Gov. Andrew Cuomo does not want a quanratine of an area.
And a local government doesn't have the power to do it without the state's approval, he said on Tuesday in a news conference.
"There are many rumors out there - part of the fear, the anxiety. People spread rumors," Cuomo said. "Well, maybe you're going to quarantine New York City. We hear New York City is going to quarantine itself. That is not true. That cannot happen. It cannot happen legally. No city in the state can quarantine itself without state approval and I have no interest whatsoever and no plan whatsoever to quarantine any city."
So how will this square with New York City Mayor Bill de Blasio raising the possibility -- within the next 48 hours -- of a "shelter in place" order for New York City.
Cuomo during a question-and-answer session at Tuesday morning's briefing with reporters did not seem to see a distinction between the two terms.

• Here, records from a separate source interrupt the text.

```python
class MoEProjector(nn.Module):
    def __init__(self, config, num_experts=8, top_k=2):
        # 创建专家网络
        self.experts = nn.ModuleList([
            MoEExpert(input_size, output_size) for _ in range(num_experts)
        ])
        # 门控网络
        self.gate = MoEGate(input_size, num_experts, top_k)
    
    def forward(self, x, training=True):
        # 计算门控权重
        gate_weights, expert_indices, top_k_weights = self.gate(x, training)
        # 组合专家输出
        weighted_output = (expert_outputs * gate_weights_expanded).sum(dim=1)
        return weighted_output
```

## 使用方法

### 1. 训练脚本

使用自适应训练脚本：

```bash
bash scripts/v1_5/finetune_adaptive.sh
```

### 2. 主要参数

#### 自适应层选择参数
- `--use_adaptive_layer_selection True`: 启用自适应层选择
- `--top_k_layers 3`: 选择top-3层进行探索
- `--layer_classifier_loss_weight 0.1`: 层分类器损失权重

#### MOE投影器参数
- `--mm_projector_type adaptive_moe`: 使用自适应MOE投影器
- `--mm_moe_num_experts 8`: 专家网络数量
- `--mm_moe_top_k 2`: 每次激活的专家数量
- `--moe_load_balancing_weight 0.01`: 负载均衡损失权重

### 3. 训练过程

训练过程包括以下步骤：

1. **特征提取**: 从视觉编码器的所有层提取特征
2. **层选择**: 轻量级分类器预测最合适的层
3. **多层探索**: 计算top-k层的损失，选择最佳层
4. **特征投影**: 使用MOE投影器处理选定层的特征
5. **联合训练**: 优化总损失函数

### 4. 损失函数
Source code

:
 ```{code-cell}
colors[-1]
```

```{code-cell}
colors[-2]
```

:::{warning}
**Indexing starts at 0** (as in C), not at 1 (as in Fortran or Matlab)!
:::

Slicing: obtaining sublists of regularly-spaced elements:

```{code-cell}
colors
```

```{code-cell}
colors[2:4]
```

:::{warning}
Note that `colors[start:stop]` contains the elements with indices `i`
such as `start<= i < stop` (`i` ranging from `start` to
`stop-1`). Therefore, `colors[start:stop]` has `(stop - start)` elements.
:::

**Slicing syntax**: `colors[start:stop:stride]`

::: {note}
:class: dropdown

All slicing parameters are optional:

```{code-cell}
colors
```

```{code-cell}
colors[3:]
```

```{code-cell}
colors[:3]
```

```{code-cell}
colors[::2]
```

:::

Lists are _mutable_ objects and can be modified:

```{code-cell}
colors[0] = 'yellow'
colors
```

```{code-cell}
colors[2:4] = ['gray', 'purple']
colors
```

Even so, a heads up as long as 48-hours presents a second wrinkle to de Blasio's declaration: Cuomo wants to avoid "shopping" or people who can do so traveling to other communities where similar restrictions aren't put in place. The order to close restaurants, bars and gyms did not come with 48 hours notice, but was being made effective later that evening.
State-level officials have been layering the restrictions on large groups and gatherings in order to reduce the spread of the virus -- closing colleges, closing schools, asking businesses to keep their workers home, and ending large gatherings.
Updated: And Cuomo threw cold water on the mayor's float of a shelter-in-place. He told NY1 in an interview any move would require a regional approach.
"There is not going to be any quarantine," Cuomo said. "No one is going to lock you in your home. No one is going to tell you, you can't leave the city. That's not going to happen."
New Rochelle, a "hot spot" of positive cases has a 1-mile radius containment area that closed schools and other large gathering venues, but individual movement is not restricted in that zone.